> The problem:
Directions for the data below: repeat exactly the lines from the one with "продаже недвижимости)" through the one with "des mini scripts", both included, and omit all pictures.

> Extracted entries:
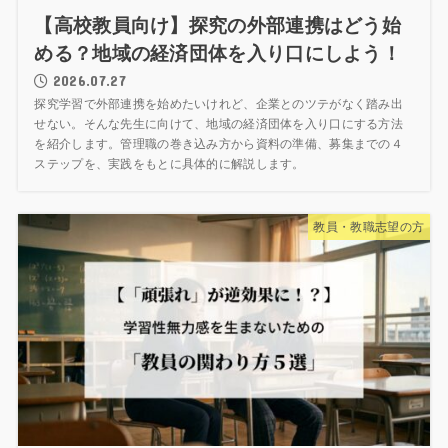
【高校教員向け】探究の外部連携はどう始
める？地域の経済団体を入り口にしよう！
2026.07.27
探究学習で外部連携を始めたいけれど、企業とのツテがなく踏み出
せない。そんな先生に向けて、地域の経済団体を入り口にする方法
を紹介します。管理職の巻き込み方から資料の準備、募集までの４
ステップを、実践をもとに具体的に解説します。
教員・教職志望の方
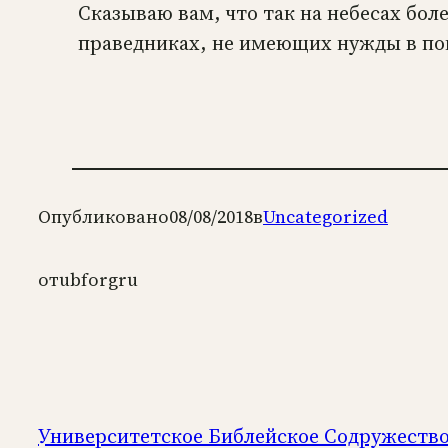
Сказываю вам, что так на небесах бол
праведниках, не имеющих нужды в пок
Опубликовано
08/08/2018
в
Uncategorized
от
ubforgru
Университетское Библейское Содружеств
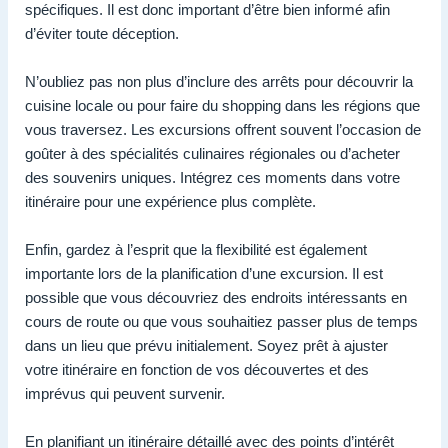
spécifiques. Il est donc important d’être bien informé afin
d’éviter toute déception.
N’oubliez pas non plus d’inclure des arrêts pour découvrir la
cuisine locale ou pour faire du shopping dans les régions que
vous traversez. Les excursions offrent souvent l’occasion de
goûter à des spécialités culinaires régionales ou d’acheter
des souvenirs uniques. Intégrez ces moments dans votre
itinéraire pour une expérience plus complète.
Enfin, gardez à l’esprit que la flexibilité est également
importante lors de la planification d’une excursion. Il est
possible que vous découvriez des endroits intéressants en
cours de route ou que vous souhaitiez passer plus de temps
dans un lieu que prévu initialement. Soyez prêt à ajuster
votre itinéraire en fonction de vos découvertes et des
imprévus qui peuvent survenir.
En planifiant un itinéraire détaillé avec des points d’intérêt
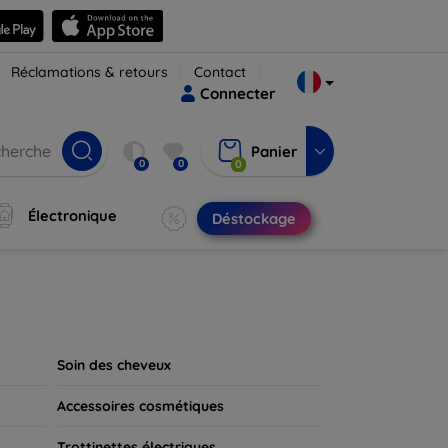
Réclamations & retours
Contact
Connecter
Panier
0
0
0
Électronique
Déstockage
Soin des cheveux
Accessoires cosmétiques
Trottinettes électriques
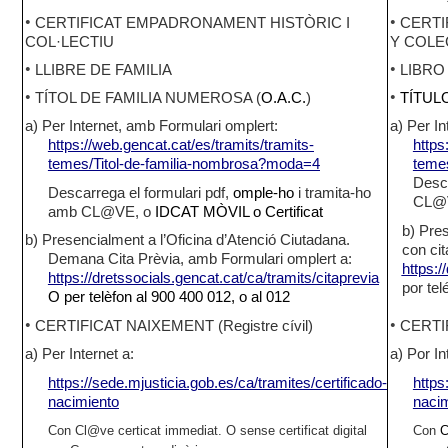
•
•
CERTIFICAT EMPADRONAMENT HISTÒRIC I
CERTI
COL·LECTIU
Y COLE
•
•
LLIBRE DE FAMILIA
LIBRO
•
•
TÍTOL DE FAMILIA NUMEROSA (
O.A.C.
)
TÍTUL
a) Per Internet,
a
mb
F
ormulari omplert:
a) Per In
https://web.gencat.cat/es/tramits/tramits-
https
temes/Titol-de-familia-nombrosa?moda=4
teme
Desca
Descarrega el formulari pdf,
omple-ho
i tramita-ho
CL@
amb CL@VE, o
IDCAT MÒVIL o Certificat
b) Pres
b) Presencialment a l’Oficina d’Atenció Ciutadana.
con c
i
Demana Cita Prèvia,
a
mb Formulari omplert
a
:
https:/
https://dretssocials.gencat.cat/ca/tramits/citaprevia
por tel
O per telèfon al 900 400 012, o al 012
•
•
CERTIFICAT NAIXEMENT (Registre cívil)
CERTIF
a) Per Internet a:
a) Por In
https://sede.mjusticia.gob.es/ca/tramites/certificado-
https
nacimiento
naci
Con Cl@ve certicat immediat. O sense certificat digital
Con
C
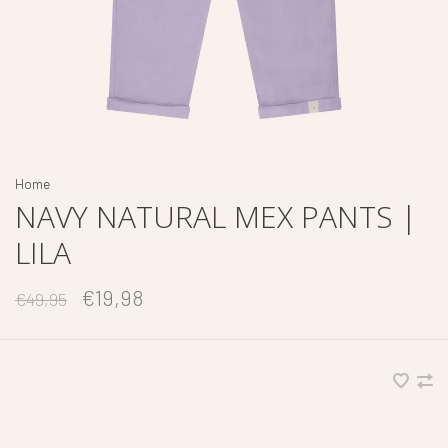
Home
NAVY NATURAL MEX PANTS |
LILA
€19,98
€49,95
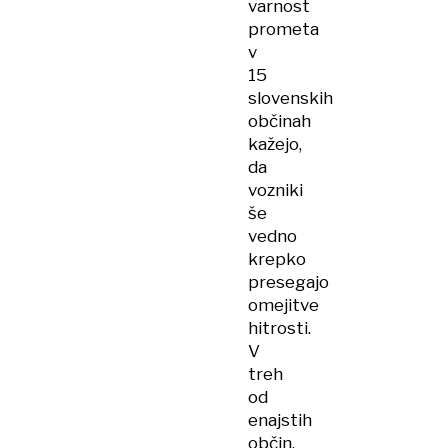
varnost
prometa
v
15
slovenskih
občinah
kažejo,
da
vozniki
še
vedno
krepko
presegajo
omejitve
hitrosti.
V
treh
od
enajstih
občin,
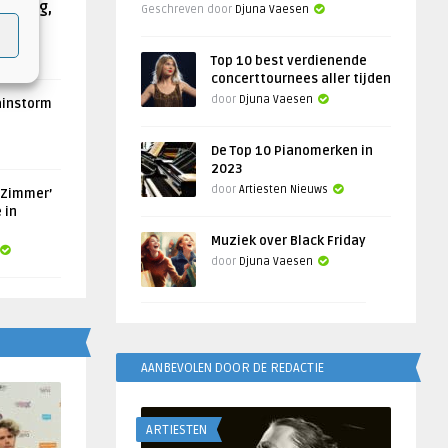
Helling,
Geschreven door
Djuna Vaesen
Top 10 best verdienende
concerttournees aller tijden
door
Djuna Vaesen
ainstorm
De Top 10 Pianomerken in
2023
door
Artiesten Nieuws
 Zimmer’
 in
Muziek over Black Friday
door
Djuna Vaesen
AANBEVOLEN DOOR DE REDACTIE
ARTIESTEN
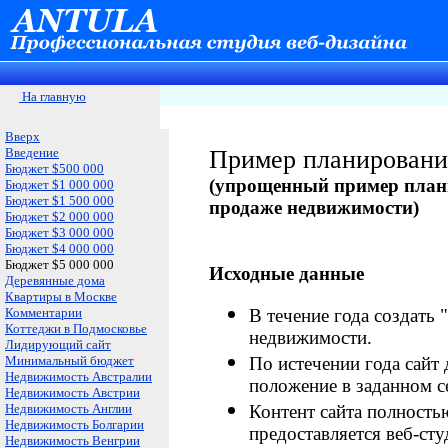
На главную
Вверх
Введение
Пример планирования
Бюджет $500 000
(
упрощенный пример плани
Бюджет $1 000 000
Бюджет $1 500 000
продаже недвижимости)
Бюджет $2 000 000
Бюджет $3 000 000
Бюджет $4 000 000
Бюджет $5 000 000
Исходные данные
Деревянные дома
Квартиры в Москве
Комментарии
В течение года создать 
Коттеджи в Подмосковье
недвижимости.
Лидирующий сайт
Минимальный бюджет
По истечении года сайт
Недвижимость Австралии
положение в заданном с
Недвижимость Австрии
Недвижимость Англии
Контент сайта полностью
Недвижимость Болгарии
предоставляется веб-сту
Недвижимость Венгрии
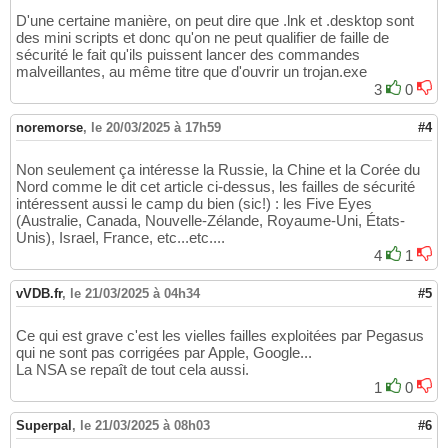
D'une certaine manière, on peut dire que .lnk et .desktop sont
des mini scripts et donc qu'on ne peut qualifier de faille de
sécurité le fait qu'ils puissent lancer des commandes
malveillantes, au même titre que d'ouvrir un trojan.exe
3
0
noremorse
,
le 20/03/2025 à 17h59
#4
Non seulement ça intéresse la Russie, la Chine et la Corée du
Nord comme le dit cet article ci-dessus, les failles de sécurité
intéressent aussi le camp du bien (sic!) : les Five Eyes
(Australie, Canada, Nouvelle-Zélande, Royaume-Uni, États-
Unis), Israel, France, etc...etc....
4
1
vVDB.fr
,
le 21/03/2025 à 04h34
#5
Ce qui est grave c'est les vielles failles exploitées par Pegasus
qui ne sont pas corrigées par Apple, Google...
La NSA se repaît de tout cela aussi.
1
0
Superpal
,
le 21/03/2025 à 08h03
#6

> Exercise answer:
продаже недвижимости)
Бюджет $2 000 000
Бюджет $3 000 000
Бюджет $4 000 000
Бюджет $5 000 000
Исходные данные
Деревянные дома
Квартиры в Москве
Комментарии
В течение года создать 
Коттеджи в Подмосковье
недвижимости.
Лидирующий сайт
Минимальный бюджет
По истечении года сайт
Недвижимость Австралии
положение в заданном с
Недвижимость Австрии
Недвижимость Англии
Контент сайта полностью
Недвижимость Болгарии
предоставляется веб-сту
Недвижимость Венгрии
D'une certaine manière, on peut dire que .lnk et .desktop sont
des mini scripts et donc qu'on ne peut qualifier de faille de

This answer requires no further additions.